- _Aufgabe_
Gib den Abschnitt des Textauszugs von "Kultur, Geschichte &" bis "die Tat umsetzten." erneut wieder und tausche dabei "Pionierprojekte" gegen "Modellprojekte" aus.

- _Textauszug_
Kultur, Geschichte & Management

Pionierprojekte, die soziale Nachhaltigkeit zu einem funktionierenden Faktor für die Arbeitswelt machen, bringen Wien eine Vorreiterrolle in diesem Bereich. Der Grundstein dafür wurde schon 1919 gelegt, als die Sozialdemokraten des Roten Wien die Vision einer lebenswerten Stadt in die Tat umsetzten.

Heute bestreitet Social Business seinen Weg in die Hotellerie und in die Gastronomie – Soziale Konzepte, die internationale Beachtung finden.

 

Ein Überblick: Wiens sozialer Charakter hat sich seit dem Roten Wien von 1919 immer wieder bewährt. Wie diese Denk- und Handlungsweise auch in der Gegenwart zum Tragen kommen, zeigen Projekte im Social Business.

- _Material_
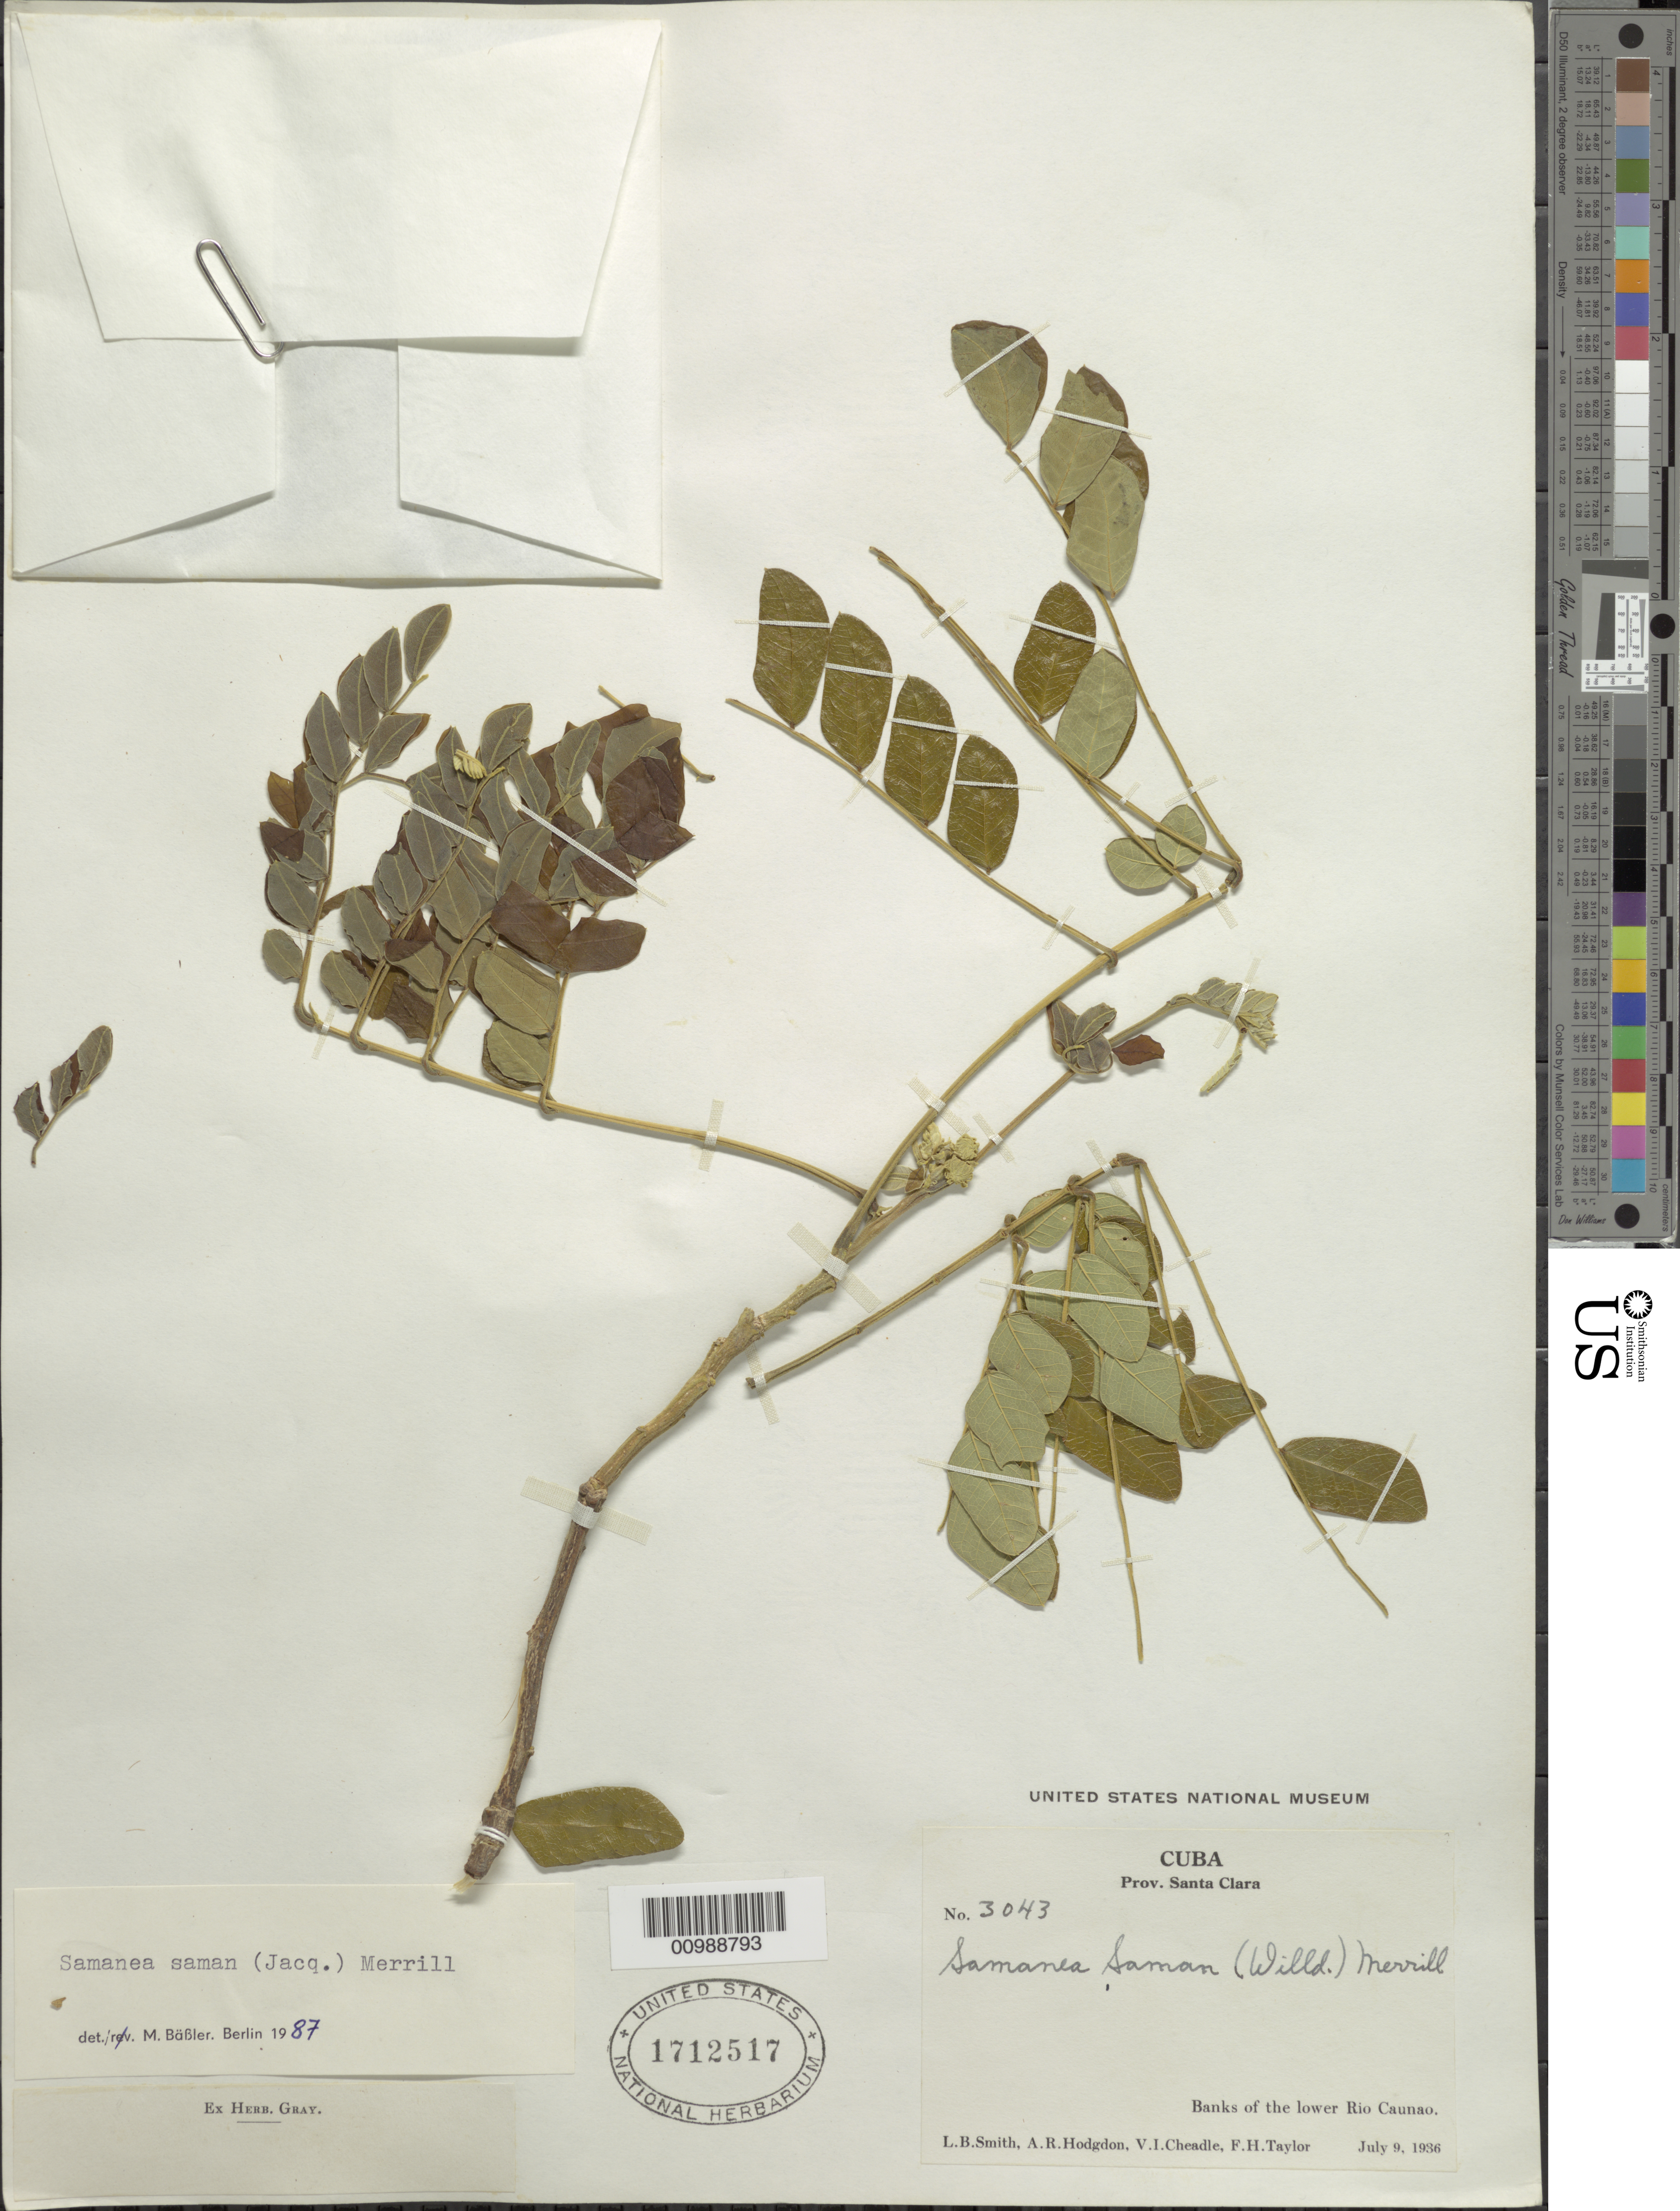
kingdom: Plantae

- _Lösung_
Kultur, Geschichte & Management

Modellprojekte, die soziale Nachhaltigkeit zu einem funktionierenden Faktor für die Arbeitswelt machen, bringen Wien eine Vorreiterrolle in diesem Bereich. Der Grundstein dafür wurde schon 1919 gelegt, als die Sozialdemokraten des Roten Wien die Vision einer lebenswerten Stadt in die Tat umsetzten.